Menurut Sagom, pihaknya kesulitan mengakses informasi tentang kondisi kapal beserta awaknya karena awak kapal harus memberi kabar ke pemilik kapal, lalu pemilik kapal yang akan meneruskan informasi itu ke Pemerintah Singapura. "Kita susah mendapat info itu secara langsung karena pembajak biasanya hanya mau bicara dengan pemilik kapal," kata Sagom.
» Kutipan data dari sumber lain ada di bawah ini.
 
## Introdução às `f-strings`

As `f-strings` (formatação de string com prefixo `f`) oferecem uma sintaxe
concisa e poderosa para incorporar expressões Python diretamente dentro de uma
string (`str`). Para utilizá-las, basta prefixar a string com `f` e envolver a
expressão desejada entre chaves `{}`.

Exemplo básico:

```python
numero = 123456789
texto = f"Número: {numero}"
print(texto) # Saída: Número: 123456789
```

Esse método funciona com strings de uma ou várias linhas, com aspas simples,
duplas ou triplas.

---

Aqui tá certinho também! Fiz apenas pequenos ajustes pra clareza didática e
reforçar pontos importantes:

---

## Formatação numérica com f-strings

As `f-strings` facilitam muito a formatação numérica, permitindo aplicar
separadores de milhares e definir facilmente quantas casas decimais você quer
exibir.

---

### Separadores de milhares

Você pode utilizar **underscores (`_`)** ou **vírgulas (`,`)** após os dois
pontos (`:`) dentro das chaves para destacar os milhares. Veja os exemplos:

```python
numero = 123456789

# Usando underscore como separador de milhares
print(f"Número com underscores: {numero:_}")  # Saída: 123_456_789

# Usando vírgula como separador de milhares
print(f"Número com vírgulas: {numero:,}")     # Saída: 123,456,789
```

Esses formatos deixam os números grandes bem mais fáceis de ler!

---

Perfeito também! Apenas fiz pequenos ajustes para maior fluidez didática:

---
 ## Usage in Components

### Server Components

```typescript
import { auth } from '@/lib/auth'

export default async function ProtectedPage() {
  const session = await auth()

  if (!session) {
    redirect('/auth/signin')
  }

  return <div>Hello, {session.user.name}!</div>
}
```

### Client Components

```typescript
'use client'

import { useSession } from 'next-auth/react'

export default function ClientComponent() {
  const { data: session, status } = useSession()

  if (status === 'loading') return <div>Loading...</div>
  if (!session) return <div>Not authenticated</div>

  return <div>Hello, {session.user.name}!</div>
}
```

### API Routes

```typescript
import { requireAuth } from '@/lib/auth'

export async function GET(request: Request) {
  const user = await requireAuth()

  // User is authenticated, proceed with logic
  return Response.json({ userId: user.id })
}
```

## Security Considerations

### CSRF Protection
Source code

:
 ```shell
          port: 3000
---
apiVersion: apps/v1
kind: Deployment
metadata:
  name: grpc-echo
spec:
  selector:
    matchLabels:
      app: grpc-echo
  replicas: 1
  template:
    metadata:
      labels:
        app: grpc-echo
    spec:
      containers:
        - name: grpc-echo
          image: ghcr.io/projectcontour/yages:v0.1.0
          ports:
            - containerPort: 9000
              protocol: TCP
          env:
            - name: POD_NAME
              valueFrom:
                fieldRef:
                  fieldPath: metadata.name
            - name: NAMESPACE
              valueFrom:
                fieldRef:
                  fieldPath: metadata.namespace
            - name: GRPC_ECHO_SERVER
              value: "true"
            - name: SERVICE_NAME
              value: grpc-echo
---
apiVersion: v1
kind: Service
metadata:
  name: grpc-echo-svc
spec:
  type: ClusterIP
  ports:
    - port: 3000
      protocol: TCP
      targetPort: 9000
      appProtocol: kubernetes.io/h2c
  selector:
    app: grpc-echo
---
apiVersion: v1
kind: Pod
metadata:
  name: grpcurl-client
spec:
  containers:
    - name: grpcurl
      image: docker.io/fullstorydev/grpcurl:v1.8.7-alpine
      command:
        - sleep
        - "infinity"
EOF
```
Kapal MT Gemini dibajak pada 30 April 2011, pukul 12.33 waktu Singapura, saat meninggalkan perairan Kenya, menuju Somalia. Kapal itu membawa 28 ribu ton minyak sawit mentah dari Indonesia menuju Kenya. Perompak Somalia membajak kapal itu sehari sebelum membebaskan kapal MV Sinar Kudus dan 20 awaknya. Di antara 25 awak kapal tanker MT Gemini itu, 13 orang adalah warga negara Indonesia.
Selain 13 warga Indonesia, perompak Somalia juga menyandera 12 kru kapal lainnya. Mereka adalah lima warga Cina, empat warga Korea Selatan, dan tiga warga Burma.
Sagom mengatakan, penanggung jawab utama pembebasan kapal adalah Pemerintah Singapura. Pemerintah Indonesia tak mungkin bertindak sendiri untuk membebaskan 13 warganya karena mereka memang bekerja di kapal Singapura. Saat ini, yang dapat dilakukan Pemerintah Indonesia hanya menunggu informasi terkini dari Pemerintah Singapura. "Pemerintah percaya penuh penanganan pembajakan kapal kepada pemilik kapal dan Pemerintah Singapura," kata Sagom.
Pemerintah juga memahami kesulitan yang dialami Singapura karena hingga saat ini mereka sulit berkomunikasi dengan awak kapal. "Jika perlu dukungan, kita akan upayakan," katanya.
Pemerintah, menurut Sagim, tak bisa memberikan tenggat kepada Pemerintah Singapura, kapan penyelamatan dilakukan. "Kapal kita sendiri saja sulit diperkirakan," katanya.